„Na rolnictwie spoczywa ogromna odpowiedzialność wyżywienia coraz większej populacji świata. Trzeba zwiększać produkcję jednocześnie nie obciążając środowiska i klimatu” – powiedział Kalemba na rozpoczynającym się w piątek Forum Krajobrazowym.
Dodał, że rolnicy jak żadna grupa społeczna szczególnie narażona jest na zmiany klimatu. Przede wszystkim na coraz częściej występujące ekstremalne zjawiska pogodowe takie jak np. powodzie, czy okresy suszy, które później przekładają się na droższe warzywa czy chleb na półkach sklepowych.
„Skutki zmian klimatu, które coraz częściej obserwujemy na świecie nie omijają Polski. Nasi rolnicy muszą mierzyć się m.in. z gwałtownymi powodziami, okresami suszy, huraganami czy trąbami powietrznymi” – podkreślił szef resortu rolnictwa.
Kalemba dodał, że najtrudniejszymi okresami dla polskiego rolnictwa w związku z niekorzystnymi zjawiskami pogodowymi był m.in. rok, 2006 kiedy przymrozki oraz wiosenne opady przyczyniły się do umniejszenia plonów. W 2012 r. 1,5 mln ha, a w 2013 700 tys. ha pól i sadów zostało zniszczonych przez zjawiska pogodowe w Polsce.
Minister powiedział, że rolnicy zainteresowani są obniżeniem emisji gazów cieplarnianych. „Nikt nie może mówić, że to go nie dotyczy” – zaznaczył.

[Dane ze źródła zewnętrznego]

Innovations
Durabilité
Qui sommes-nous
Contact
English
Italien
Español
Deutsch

Obecny na konferencji wiceminister środowiska Janusz Zaleski zwrócił uwagę, że na zmiany klimatu wypływa masowe wycinanie lasów, również na cele rolnicze.
„9 mld ludzi na Ziemi nie da się wyżywić bez lasów” – ocenił.

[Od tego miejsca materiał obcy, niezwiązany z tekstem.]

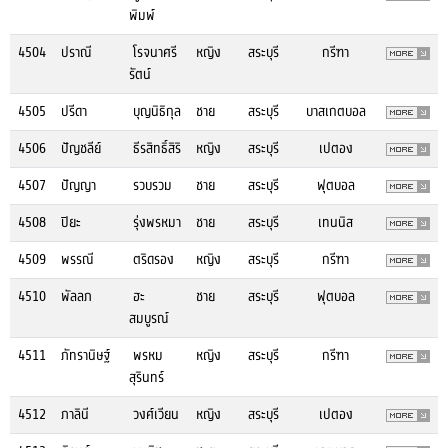
พิมพ์
4504
ปราณี
โรจนาศรี
หญิง
สระบุรี
กรีฑา
รัตน์
4505
ปรีดา
บุญนิธิกุล
ชาย
สระบุรี
บาสเกตบอล
4506
ปัญชลีย์
ธีรสิทธิ์สิริ
หญิง
สระบุรี
เปตอง
4507
ปัญญา
รวบรวม
ชาย
สระบุรี
ฟุตบอล
4508
ปิยะ
รุ่งพรหมา
ชาย
สระบุรี
เทนนิส
4509
พรรณี
ตริดรอง
หญิง
สระบุรี
กรีฑา
4510
พัลลภ
ฮะ
ชาย
สระบุรี
ฟุตบอล
สมบูรณ์
4511
ภัทรานิษฐ์
พรหม
หญิง
สระบุรี
กรีฑา
สุรินทร์
4512
ภาลินี
วงศ์เวียน
หญิง
สระบุรี
เปตอง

Naukowcy zwracają uwagę, że lasy m.in. retencjonują wodę, dzięki temu zapobiegają pustynnieniu gleby. W zeszłym roku Generalna Dyrekcja Lasów Państwowych przeprowadziła badania, w których wykazano, że kilkudziesięcioletni sosnowy las oprócz swoich retencyjnych możliwości jest również świetnym pochłaniaczem CO2. .Średnia roczna ilość gazu pochłoniętego z atmosfery przez las wynosi 21,5 tony na każdy hektar.